Education choice shaping up as key issue in Florida superintendent race

Some of the biggest names in Pasco County politics along with parents and other supporters were present April 20 as former Florida state lawmaker John Legg kicked off his campaign for Pasco County Schools superintendent at Phi Delta Kappa Hall in Odessa.

ODESSA, Florida —With the puck about an hour from dropping at a Tampa Bay Lightning playoff game, John Legg didn’t want to risk alienating his fellow hockey fans. He promised to talk fast and get everyone home on time so they could watch the game.

As the Bolts prepared to face a hostile crowd at the Toronto Maple Leafs’ Scotiabank Arena, the founder of Pasco County’s oldest charter school and a former state lawmaker found himself on home ice last week, surrounded by his most loyal fans, as he dropped the puck on his 2024 campaign for Pasco County superintendent of schools.

Unlike the Lightning, whose ultimate goal is to take home the Stanley Cup, Legg isn’t looking to take home a trophy.

“Our purpose is not to get me elected, because if the purpose is to get a person or a politician elected, we have failed,” Legg said. “Our purpose is to help the kids in Pasco County. It is to ensure that the baton is passed, and every child, no matter where they come from, no matter their income level, no matter what happens to them, they have an opportunity to succeed.”

Despite the display of humility, Legg is entering the race with a long list of wingers that include virtually all of the county’s – and some of the state’s – most powerful officials.

Three of five Pasco County School Board members, plus a former board member, showed up to the campaign kick-off. The board chairwoman, a former student and teacher at Dayspring Academy, the school Legg founded with his wife, Suzanne, gave the opening speech.

Other VIPs attending included the county sheriff, three county commissioners, the president of one of Florida’s state colleges, the public defender, the clerk of the circuit court, and the county tax collector, who once wielded tremendous power in Tallahassee as a House majority leader and Senate president pro tem.

(Legg, also, was a House speaker pro tem and chaired education committees in both chambers of the state legislature. You can see a complete political bio here. Additionally, he is a member of the governance board for Step Up For Students, which hosts this blog.)

Legg shared his philosophy that parents have a critical role in their child’s education during the kickoff of his campaign for Pasco County Schools superintendent.

Though Legg didn’t delve deeply into policy at the event – this crowd already gets it – he and other speakers praised the principles behind education choice and parental empowerment.

“Dr. Legg is a champion for children and their families, the board chair, Megan Harding, said. “He has worked so hard to move the needle to ensure that all children receive the world-class education that they deserve.”

During his speech, Legg recalled his humble origins as a child growing up in Hudson, a community on Pasco County’s northwest coast, where the per capita income in 2022 was $30,567. In 2020, the school board closed the neighborhood elementary school after it received only one grade above a D in nine years.

Legg said his childhood experience drives his passion to extend opportunity to all children regardless of income.

“The idea of higher education and economic opportunity really wasn’t in our family’s background because we were low income,” said Legg, who holds a doctorate in education. “Kids like us didn’t go to higher education. Kids like us didn’t get post-secondary training. We didn’t even know what post-secondary training meant.”
☆ ☆ ☆ ☆ ☆
# EXERCISE INSTRUCTIONS
Reproduce word for word the passage of the article on the Pasco County superintendent race from "Some of the biggest" to "Hall in Odessa.".

# AVAILABLE DATA
☆ ☆ ☆ ☆ ☆
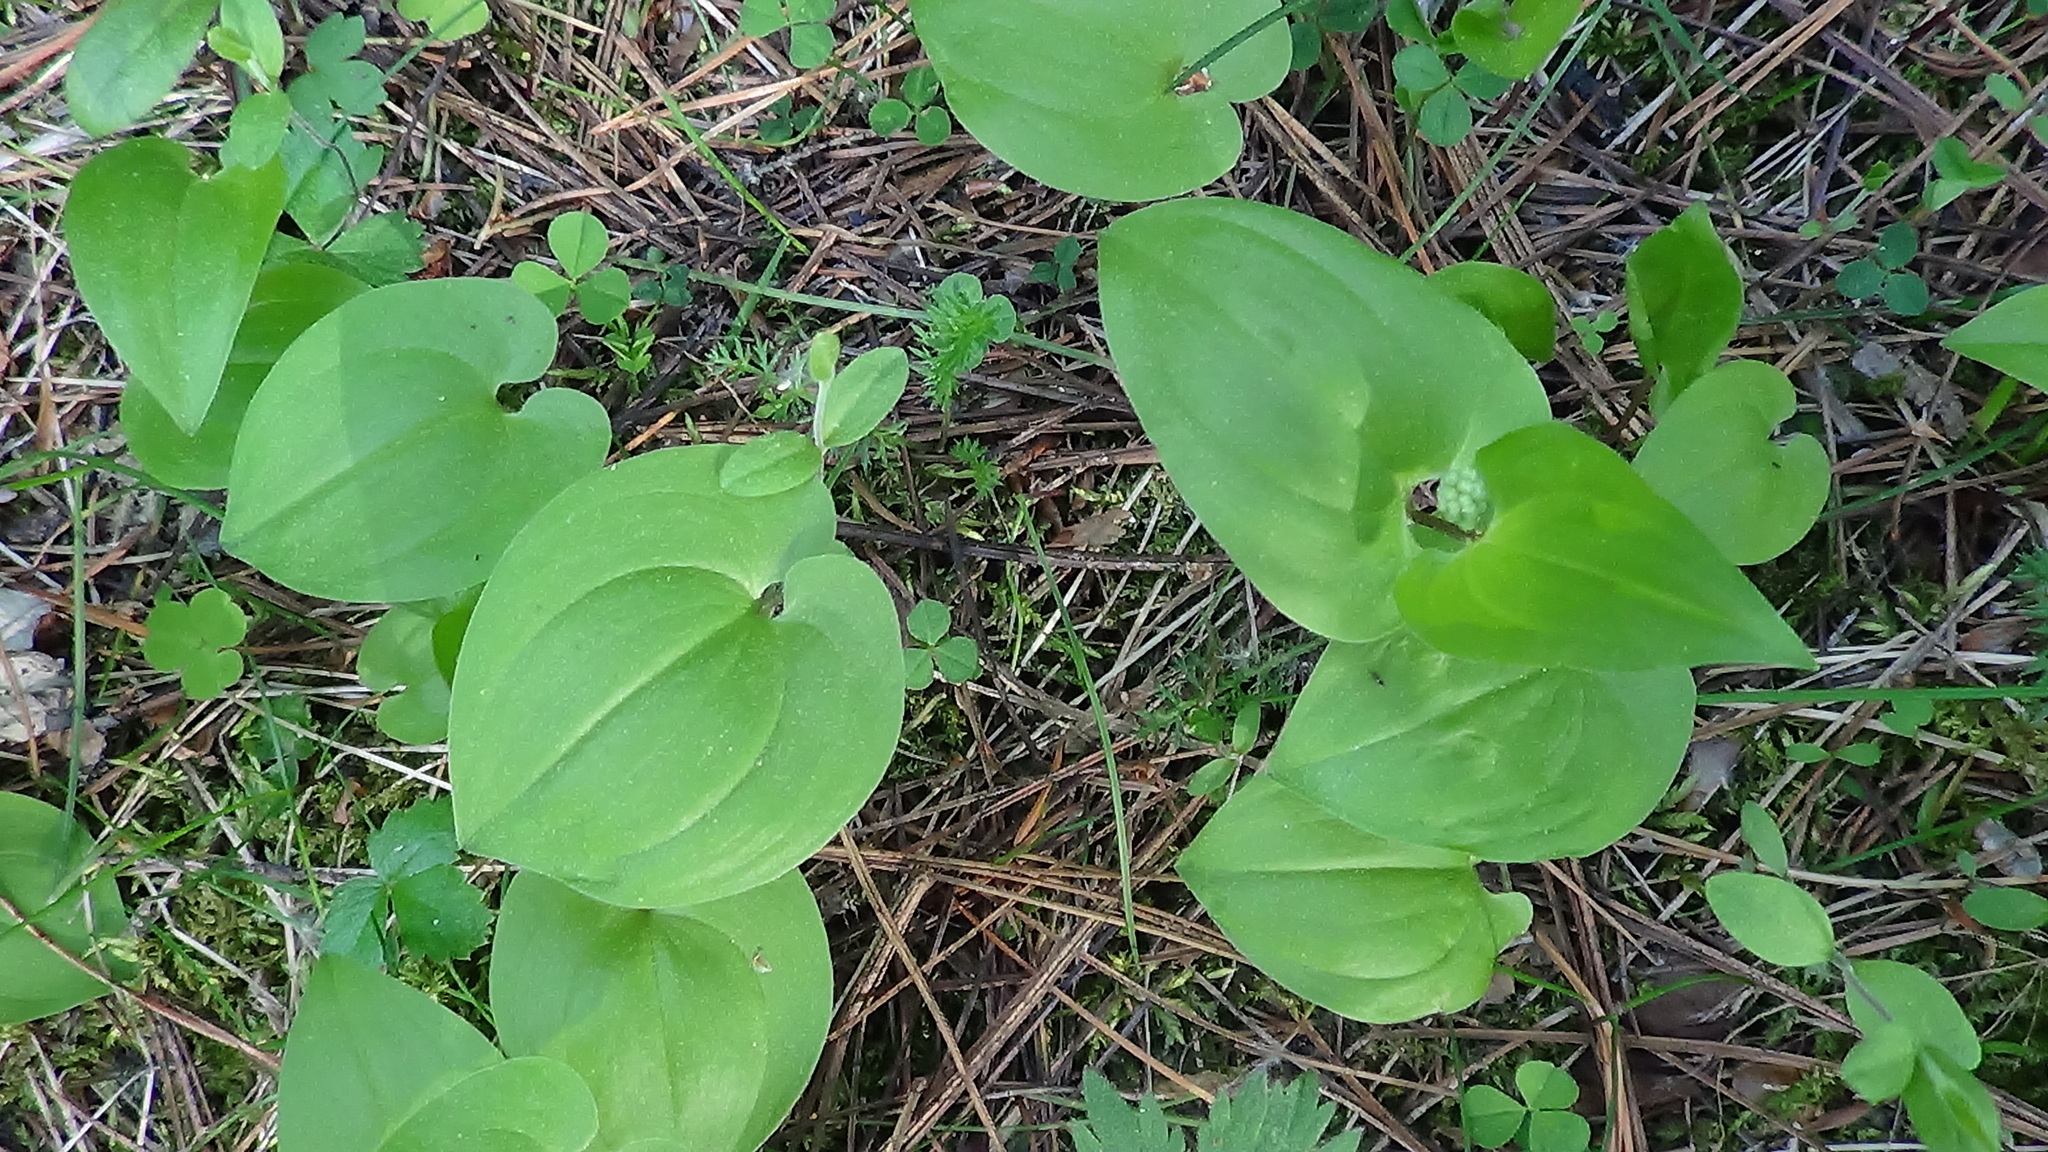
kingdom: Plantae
☆ ☆ ☆ ☆ ☆
# WORKED SOLUTION
Some of the biggest names in Pasco County politics along with parents and other supporters were present April 20 as former Florida state lawmaker John Legg kicked off his campaign for Pasco County Schools superintendent at Phi Delta Kappa Hall in Odessa.